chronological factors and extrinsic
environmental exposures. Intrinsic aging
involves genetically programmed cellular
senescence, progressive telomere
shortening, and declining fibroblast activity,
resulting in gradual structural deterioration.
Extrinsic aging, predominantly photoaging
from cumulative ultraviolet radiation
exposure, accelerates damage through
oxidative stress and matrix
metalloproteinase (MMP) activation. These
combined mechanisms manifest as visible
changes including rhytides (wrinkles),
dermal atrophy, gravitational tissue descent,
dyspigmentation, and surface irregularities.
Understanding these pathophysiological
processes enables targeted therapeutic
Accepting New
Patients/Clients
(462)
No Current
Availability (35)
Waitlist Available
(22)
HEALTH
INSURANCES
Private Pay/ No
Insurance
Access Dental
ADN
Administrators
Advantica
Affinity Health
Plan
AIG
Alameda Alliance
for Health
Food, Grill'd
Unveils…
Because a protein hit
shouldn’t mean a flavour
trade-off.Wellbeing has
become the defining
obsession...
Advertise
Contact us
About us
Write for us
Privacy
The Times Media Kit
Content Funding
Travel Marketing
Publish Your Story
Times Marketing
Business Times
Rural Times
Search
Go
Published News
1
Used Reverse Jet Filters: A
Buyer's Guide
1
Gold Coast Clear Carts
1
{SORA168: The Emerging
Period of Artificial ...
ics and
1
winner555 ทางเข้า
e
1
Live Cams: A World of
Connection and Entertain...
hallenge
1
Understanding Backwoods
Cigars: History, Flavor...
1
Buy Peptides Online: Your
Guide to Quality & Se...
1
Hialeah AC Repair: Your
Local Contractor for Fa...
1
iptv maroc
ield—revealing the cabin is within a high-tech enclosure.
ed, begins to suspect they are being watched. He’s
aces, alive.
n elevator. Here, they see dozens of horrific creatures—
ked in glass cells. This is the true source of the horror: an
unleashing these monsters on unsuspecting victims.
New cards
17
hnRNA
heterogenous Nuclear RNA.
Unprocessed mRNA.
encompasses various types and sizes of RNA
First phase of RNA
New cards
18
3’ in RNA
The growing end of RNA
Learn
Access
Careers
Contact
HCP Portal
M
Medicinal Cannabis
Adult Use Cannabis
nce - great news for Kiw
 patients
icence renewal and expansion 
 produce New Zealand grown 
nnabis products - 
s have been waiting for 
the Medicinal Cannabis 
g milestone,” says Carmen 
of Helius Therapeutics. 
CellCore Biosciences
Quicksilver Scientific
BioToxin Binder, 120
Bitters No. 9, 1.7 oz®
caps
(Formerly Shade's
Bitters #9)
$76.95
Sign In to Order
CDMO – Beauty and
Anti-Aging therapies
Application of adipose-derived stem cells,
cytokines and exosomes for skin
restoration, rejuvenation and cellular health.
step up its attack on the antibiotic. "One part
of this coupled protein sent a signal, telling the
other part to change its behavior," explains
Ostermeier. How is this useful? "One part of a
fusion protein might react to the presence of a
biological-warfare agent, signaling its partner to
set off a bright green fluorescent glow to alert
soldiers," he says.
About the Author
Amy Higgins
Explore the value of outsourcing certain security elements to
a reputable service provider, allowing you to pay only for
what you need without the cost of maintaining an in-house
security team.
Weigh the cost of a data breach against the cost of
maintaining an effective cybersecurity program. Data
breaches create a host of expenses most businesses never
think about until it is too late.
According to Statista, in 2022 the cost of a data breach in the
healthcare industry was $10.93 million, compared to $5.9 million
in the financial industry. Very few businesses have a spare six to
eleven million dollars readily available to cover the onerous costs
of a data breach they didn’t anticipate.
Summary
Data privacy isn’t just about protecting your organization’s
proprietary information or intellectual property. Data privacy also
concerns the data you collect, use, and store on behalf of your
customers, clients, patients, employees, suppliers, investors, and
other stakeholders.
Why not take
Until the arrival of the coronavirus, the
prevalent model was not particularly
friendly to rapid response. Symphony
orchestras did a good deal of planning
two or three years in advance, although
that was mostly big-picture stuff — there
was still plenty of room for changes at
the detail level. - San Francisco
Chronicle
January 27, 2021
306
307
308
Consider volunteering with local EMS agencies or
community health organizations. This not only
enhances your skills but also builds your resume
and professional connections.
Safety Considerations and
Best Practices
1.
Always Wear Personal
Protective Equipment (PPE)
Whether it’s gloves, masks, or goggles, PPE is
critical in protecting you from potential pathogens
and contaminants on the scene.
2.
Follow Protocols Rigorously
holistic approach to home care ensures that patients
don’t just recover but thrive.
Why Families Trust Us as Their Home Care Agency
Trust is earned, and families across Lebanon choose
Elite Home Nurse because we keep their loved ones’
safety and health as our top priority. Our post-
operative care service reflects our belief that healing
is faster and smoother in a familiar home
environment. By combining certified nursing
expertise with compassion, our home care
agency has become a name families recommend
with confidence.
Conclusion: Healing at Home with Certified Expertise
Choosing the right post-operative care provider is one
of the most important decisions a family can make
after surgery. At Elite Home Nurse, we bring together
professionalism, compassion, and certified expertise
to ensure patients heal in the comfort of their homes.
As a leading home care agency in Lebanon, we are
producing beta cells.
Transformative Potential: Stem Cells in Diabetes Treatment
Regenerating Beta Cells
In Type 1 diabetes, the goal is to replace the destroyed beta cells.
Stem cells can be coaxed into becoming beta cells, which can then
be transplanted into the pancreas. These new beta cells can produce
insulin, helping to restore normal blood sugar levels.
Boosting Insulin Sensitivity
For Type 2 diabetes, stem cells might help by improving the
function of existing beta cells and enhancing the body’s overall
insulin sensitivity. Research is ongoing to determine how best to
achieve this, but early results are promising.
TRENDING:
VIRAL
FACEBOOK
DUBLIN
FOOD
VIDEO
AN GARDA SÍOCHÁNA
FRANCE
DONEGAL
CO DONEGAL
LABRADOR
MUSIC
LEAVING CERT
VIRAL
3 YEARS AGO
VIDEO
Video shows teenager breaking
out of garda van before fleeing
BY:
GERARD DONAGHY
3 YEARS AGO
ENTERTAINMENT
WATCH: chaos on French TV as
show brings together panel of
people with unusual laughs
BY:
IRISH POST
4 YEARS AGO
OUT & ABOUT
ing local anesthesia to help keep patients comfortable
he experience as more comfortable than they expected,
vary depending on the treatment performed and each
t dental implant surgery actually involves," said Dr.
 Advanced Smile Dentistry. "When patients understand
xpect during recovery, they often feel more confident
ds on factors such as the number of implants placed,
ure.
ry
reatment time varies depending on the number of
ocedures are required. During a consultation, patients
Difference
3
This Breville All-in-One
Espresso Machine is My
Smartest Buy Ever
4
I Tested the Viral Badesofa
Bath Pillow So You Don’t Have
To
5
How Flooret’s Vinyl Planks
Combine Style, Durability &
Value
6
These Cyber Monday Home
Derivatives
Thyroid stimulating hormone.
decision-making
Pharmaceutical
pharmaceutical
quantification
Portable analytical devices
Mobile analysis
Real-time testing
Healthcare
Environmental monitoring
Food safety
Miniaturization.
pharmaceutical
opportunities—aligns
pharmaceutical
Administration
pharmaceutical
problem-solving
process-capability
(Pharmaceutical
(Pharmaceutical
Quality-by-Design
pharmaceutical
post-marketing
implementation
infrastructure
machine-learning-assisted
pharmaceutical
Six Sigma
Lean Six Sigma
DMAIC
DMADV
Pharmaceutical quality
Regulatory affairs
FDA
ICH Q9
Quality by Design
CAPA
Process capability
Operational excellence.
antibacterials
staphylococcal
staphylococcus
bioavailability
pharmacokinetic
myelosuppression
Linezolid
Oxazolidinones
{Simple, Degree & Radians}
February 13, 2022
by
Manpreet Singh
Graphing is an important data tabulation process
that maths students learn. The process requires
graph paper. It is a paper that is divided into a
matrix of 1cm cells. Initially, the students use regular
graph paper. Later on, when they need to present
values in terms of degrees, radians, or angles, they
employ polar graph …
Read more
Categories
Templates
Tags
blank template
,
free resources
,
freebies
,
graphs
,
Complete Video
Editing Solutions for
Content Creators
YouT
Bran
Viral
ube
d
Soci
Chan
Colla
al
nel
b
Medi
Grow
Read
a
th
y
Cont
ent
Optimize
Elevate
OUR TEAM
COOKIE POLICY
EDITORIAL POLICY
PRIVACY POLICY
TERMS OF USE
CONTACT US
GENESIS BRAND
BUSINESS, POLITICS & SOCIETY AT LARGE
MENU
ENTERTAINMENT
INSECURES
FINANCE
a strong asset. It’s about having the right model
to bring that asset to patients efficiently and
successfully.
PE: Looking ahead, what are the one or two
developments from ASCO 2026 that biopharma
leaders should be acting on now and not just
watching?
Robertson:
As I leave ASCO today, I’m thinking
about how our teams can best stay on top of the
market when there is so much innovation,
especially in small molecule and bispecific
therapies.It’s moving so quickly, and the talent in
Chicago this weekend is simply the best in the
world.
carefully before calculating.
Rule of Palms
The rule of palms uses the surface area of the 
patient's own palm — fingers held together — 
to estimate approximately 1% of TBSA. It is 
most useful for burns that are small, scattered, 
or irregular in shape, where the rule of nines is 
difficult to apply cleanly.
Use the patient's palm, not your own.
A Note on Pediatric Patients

------------------------------------

Copy out only the lines above from the one with "graph paper. It" to the one with "market when there", inclusive, exactly as they stand.

● **WRITTEN SOLUTION**
graph paper. It is a paper that is divided into a
matrix of 1cm cells. Initially, the students use regular
graph paper. Later on, when they need to present
values in terms of degrees, radians, or angles, they
employ polar graph …
Read more
Categories
Templates
Tags
blank template
,
free resources
,
freebies
,
graphs
,
Complete Video
Editing Solutions for
Content Creators
YouT
Bran
Viral
ube
d
Soci
Chan
Colla
al
nel
b
Medi
Grow
Read
a
th
y
Cont
ent
Optimize
Elevate
OUR TEAM
COOKIE POLICY
EDITORIAL POLICY
PRIVACY POLICY
TERMS OF USE
CONTACT US
GENESIS BRAND
BUSINESS, POLITICS & SOCIETY AT LARGE
MENU
ENTERTAINMENT
INSECURES
FINANCE
a strong asset. It’s about having the right model
to bring that asset to patients efficiently and
successfully.
PE: Looking ahead, what are the one or two
developments from ASCO 2026 that biopharma
leaders should be acting on now and not just
watching?
Robertson:
As I leave ASCO today, I’m thinking
about how our teams can best stay on top of the
market when there is so much innovation,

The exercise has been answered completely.